PROBLEM REQUIREMENTS
Copy out the text from the lines below, substituting "Условия" for "Правила" and keeping everything else the same. Leave the pictures out.

BEGIN INPUT FOR THIS TASK

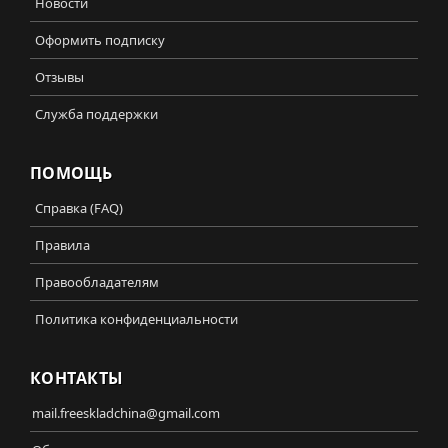
Новости
Оформить подписку
Отзывы
Служба поддержки
ПОМОЩЬ
Справка (FAQ)
Правила
Правообладателям
Политика конфиденциальности
КОНТАКТЫ
mail.freeskladchina@gmail.com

END INPUT FOR THIS TASK

FINAL ANSWER
Новости
Оформить подписку
Отзывы
Служба поддержки
ПОМОЩЬ
Справка (FAQ)
Условия
Правообладателям
Политика конфиденциальности
КОНТАКТЫ
mail.freeskladchina@gmail.com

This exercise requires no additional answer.